■ **SET TASK**:
Copy everything below from the start of the entries down to the line containing "picture [0, 0, 1654, 1241]", keeping that line too.

■ **RECORD LIST**:
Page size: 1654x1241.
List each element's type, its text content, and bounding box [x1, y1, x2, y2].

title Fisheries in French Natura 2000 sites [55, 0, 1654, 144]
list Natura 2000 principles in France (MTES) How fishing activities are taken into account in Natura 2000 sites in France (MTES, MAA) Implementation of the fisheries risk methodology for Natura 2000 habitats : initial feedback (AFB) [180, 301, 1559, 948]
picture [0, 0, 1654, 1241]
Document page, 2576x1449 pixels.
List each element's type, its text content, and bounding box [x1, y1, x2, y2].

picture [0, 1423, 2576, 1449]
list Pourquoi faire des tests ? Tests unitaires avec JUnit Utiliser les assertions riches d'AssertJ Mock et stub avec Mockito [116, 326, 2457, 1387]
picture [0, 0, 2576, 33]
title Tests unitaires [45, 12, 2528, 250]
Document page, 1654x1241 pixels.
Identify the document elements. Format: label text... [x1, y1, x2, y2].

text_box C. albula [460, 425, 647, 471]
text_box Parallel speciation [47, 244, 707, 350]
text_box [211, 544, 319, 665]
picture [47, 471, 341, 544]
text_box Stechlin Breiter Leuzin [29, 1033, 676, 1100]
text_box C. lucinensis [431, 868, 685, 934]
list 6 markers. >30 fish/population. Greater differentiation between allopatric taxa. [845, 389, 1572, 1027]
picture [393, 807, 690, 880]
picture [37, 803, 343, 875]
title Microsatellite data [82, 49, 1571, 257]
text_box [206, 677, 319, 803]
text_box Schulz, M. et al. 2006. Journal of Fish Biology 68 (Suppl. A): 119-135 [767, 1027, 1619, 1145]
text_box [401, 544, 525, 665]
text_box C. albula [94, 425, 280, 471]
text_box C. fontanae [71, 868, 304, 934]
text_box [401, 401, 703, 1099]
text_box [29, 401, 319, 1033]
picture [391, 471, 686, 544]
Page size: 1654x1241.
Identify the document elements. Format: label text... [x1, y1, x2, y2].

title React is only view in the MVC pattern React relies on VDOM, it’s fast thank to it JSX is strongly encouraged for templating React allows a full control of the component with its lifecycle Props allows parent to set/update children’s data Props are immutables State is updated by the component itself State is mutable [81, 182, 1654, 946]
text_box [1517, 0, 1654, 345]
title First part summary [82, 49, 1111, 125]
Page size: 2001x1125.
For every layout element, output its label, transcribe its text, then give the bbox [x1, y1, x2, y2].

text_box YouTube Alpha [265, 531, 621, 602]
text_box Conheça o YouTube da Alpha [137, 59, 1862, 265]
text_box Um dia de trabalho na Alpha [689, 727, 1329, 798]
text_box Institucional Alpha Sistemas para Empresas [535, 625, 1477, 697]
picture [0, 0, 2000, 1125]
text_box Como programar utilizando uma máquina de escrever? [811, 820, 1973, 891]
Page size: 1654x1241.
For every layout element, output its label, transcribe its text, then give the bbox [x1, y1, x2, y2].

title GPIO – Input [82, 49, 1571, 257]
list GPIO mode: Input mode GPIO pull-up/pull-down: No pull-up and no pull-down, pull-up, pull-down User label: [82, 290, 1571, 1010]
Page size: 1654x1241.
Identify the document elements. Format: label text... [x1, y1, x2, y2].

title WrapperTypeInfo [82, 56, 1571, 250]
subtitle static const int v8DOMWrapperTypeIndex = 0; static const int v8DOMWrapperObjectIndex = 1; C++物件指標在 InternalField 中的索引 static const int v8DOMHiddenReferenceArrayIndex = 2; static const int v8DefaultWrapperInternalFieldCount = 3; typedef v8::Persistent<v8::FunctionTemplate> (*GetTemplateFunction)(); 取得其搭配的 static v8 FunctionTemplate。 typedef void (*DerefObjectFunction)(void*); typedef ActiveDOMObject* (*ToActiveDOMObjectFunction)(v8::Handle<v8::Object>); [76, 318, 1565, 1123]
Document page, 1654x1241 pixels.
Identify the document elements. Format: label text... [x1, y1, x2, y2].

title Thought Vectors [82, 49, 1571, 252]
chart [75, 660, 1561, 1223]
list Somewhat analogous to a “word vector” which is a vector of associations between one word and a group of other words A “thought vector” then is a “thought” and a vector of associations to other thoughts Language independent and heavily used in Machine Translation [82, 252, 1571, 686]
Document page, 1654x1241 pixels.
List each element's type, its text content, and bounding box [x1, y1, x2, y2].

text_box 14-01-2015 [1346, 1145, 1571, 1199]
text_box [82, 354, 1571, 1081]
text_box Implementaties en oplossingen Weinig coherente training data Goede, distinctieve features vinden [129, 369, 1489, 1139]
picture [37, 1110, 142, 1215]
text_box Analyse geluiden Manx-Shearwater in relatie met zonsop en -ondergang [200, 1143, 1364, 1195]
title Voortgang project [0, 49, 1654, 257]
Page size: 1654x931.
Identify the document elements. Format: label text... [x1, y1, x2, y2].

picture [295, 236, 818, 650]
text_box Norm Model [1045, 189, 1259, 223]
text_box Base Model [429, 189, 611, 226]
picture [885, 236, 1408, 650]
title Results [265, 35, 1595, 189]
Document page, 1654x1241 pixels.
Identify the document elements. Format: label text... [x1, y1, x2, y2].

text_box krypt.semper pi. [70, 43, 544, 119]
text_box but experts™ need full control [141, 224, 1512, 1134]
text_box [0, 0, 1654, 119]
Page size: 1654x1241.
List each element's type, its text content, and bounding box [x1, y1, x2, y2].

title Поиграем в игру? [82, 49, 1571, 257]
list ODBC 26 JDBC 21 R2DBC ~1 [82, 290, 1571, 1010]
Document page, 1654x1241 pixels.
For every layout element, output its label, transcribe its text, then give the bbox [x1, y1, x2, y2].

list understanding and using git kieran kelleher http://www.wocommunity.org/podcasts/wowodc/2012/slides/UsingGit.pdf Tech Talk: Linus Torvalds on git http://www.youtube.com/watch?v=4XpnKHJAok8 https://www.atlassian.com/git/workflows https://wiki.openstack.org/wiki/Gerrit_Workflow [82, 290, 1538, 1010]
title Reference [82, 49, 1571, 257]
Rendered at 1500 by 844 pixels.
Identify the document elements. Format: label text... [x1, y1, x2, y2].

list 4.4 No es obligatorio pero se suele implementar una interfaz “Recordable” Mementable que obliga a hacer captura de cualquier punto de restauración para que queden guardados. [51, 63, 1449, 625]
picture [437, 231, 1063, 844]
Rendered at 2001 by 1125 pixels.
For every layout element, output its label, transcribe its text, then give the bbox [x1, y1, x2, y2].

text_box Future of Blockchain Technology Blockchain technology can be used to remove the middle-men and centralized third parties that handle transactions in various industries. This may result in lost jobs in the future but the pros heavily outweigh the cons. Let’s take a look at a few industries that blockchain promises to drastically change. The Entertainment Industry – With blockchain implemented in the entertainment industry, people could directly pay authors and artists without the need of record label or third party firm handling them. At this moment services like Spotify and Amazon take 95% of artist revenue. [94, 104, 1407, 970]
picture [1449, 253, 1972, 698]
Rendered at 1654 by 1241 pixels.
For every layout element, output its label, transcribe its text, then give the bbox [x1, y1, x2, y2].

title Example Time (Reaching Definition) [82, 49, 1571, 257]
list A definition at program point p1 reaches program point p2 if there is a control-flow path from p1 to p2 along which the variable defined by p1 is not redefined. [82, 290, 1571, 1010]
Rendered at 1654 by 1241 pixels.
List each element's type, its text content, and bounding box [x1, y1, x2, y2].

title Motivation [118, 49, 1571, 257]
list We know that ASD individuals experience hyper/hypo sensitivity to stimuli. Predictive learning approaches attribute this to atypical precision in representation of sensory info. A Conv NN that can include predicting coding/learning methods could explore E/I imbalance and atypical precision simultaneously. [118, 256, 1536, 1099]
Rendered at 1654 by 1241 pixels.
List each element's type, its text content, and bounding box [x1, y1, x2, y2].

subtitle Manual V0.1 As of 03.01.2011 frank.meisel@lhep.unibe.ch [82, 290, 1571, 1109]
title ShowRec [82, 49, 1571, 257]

■ **EXERCISE SOLUTION**:
Page size: 1654x1241.
List each element's type, its text content, and bounding box [x1, y1, x2, y2].

title Fisheries in French Natura 2000 sites [55, 0, 1654, 144]
list Natura 2000 principles in France (MTES) How fishing activities are taken into account in Natura 2000 sites in France (MTES, MAA) Implementation of the fisheries risk methodology for Natura 2000 habitats : initial feedback (AFB) [180, 301, 1559, 948]
picture [0, 0, 1654, 1241]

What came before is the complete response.